The merit of the concerns animating Donald Trump’s lawsuit against Facebook and its chances of success are, unfortunately, two different things.
On Wednesday, Trump filed class-action lawsuits against Facebook, Twitter and YouTube. He’s suing to get his own accounts restored and on behalf of other users who’ve had their accounts restricted. As he often does, he’s identified a serious problem.

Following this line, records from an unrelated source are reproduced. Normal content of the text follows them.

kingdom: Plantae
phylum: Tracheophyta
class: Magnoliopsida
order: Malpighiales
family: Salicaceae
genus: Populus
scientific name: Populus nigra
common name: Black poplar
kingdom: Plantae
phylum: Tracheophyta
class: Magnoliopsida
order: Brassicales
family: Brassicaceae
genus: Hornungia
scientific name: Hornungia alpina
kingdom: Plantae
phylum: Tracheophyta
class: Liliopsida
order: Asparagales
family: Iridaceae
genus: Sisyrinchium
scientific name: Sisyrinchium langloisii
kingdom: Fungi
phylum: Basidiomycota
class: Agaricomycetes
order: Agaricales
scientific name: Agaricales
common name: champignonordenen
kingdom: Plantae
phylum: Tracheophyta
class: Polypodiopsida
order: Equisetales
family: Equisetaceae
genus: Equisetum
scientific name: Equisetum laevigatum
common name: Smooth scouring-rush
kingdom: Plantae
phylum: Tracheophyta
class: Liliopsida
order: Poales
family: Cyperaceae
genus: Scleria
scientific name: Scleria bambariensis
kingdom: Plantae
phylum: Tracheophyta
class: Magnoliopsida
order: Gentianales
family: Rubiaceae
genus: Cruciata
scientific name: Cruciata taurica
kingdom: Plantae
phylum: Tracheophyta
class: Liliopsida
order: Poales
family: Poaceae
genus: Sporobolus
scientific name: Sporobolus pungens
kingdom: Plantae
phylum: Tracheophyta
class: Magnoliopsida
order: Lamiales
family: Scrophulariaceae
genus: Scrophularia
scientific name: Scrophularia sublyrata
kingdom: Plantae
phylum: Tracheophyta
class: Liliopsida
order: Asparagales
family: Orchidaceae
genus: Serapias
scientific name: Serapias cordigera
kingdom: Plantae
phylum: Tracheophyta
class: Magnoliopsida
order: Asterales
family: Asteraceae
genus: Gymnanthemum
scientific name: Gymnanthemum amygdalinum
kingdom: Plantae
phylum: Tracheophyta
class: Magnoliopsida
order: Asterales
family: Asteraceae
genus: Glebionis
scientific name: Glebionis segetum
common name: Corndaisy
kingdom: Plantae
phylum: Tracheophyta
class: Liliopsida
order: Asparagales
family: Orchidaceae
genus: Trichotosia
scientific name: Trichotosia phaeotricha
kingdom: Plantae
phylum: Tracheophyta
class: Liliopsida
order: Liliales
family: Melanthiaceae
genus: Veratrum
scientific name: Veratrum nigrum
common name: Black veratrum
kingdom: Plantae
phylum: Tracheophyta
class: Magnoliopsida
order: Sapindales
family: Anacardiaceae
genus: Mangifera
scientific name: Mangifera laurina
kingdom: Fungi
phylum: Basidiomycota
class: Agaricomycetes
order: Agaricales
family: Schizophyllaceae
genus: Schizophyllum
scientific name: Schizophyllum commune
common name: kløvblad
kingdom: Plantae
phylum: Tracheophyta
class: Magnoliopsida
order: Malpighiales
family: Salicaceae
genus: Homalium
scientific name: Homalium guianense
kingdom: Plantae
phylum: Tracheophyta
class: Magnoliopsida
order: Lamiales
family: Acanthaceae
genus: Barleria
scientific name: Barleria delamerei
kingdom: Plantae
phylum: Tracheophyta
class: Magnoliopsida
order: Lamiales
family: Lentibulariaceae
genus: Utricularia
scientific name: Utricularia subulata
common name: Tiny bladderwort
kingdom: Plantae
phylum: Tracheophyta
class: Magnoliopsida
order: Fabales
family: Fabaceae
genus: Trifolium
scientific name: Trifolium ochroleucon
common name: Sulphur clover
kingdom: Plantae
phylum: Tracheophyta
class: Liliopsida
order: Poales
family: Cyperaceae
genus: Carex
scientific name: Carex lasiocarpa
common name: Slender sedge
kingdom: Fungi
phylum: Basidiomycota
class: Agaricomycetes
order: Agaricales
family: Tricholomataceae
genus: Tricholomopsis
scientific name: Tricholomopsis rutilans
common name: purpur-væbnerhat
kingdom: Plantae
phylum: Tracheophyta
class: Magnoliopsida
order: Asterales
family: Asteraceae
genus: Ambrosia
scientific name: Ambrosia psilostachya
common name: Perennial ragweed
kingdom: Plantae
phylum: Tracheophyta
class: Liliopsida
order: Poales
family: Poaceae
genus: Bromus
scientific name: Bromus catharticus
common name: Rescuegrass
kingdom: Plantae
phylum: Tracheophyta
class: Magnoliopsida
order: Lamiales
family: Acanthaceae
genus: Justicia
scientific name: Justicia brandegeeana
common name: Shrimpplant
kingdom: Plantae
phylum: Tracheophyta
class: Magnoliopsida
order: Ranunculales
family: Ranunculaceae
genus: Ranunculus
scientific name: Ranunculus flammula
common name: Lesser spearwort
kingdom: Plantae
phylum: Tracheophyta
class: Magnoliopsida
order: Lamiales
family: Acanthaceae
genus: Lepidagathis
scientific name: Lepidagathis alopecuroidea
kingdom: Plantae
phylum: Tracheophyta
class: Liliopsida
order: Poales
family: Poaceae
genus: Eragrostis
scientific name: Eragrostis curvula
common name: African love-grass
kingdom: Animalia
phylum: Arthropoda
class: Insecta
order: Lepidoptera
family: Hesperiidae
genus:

“No longer are Big Tech giants simply removing specific threats of violence,” he wrote in a Wall Street Journal op-ed explaining his lawsuits. “They are manipulating and controlling the political debate itself.”
Fact check: True.
Just weeks before the election, the New York Post broke a bombshell story about a laptop that Hunter Biden, Joe Biden’s son, left at a computer repair shop. It should have been a major story. Instead, Twitter prevented users from sharing the article, and Facebook limited its distribution.
Throughout the pandemic, Big Tech companies cracked down on users who shared information they deemed to be inaccurate. That once included the possibility that the coronavirus leaked from a Chinese lab, which is now a widely accepted theory.
Big tech companies also booted Trump from their platforms. If they “can censor me, they can censor you — and believe me, they are,” he warned.
These are legitimate concerns. You don’t have free speech in practice when a handful of companies can quash a person’s ability to speak where others are gathered electronically.
Sites such as Facebook are possible only because of Section 230 of the Communications Decency Act. That prevents someone from suing a tech company for something an individual posted.
This protection is appropriate for social media companies that act like platforms, but not for those that function as publishers. For instance, you can’t sue Verizon if criminals used their cellphone service to coordinate the theft of your vehicle. The company operates a platform. In contrast, a book publisher bears a different level of responsibility when it picks and chooses which books to print.
By censoring one side of the debate about politics or public health, social media companies have moved from providing platforms to acting as publishers. Trump wants to fight that.
But identifying the correct target isn’t enough. You also have to identify the right tools. This lawsuit isn’t it.
Trump argues that First Amendment protections apply to Big Tech companies, even though they’re private. He contends Democrats in Congress have pressured these companies to restrict speech in a way the government can’t directly.
“In effect, Big Tech has been illegally deputized as the censorship arm of the U.S. government,” Trump wrote. If a court agreed, the First Amendment would apply.
But that possibility is minute. In a 2019 decision, the U.S. Supreme Court found that a company running a public access TV channel was a private, not a state, actor. That’s a more direct connection to government than social media companies have. Joined by the conservative bloc, Justice Brett Kavanaugh authored the 5-4 decision.
Trump is right about the threat that social media companies pose. But longshot court cases aren’t the answer. Instead, he should lead a nationwide anti-censorship campaign demanding Congress modify Section 230 and work with legislatures to explore what states can do.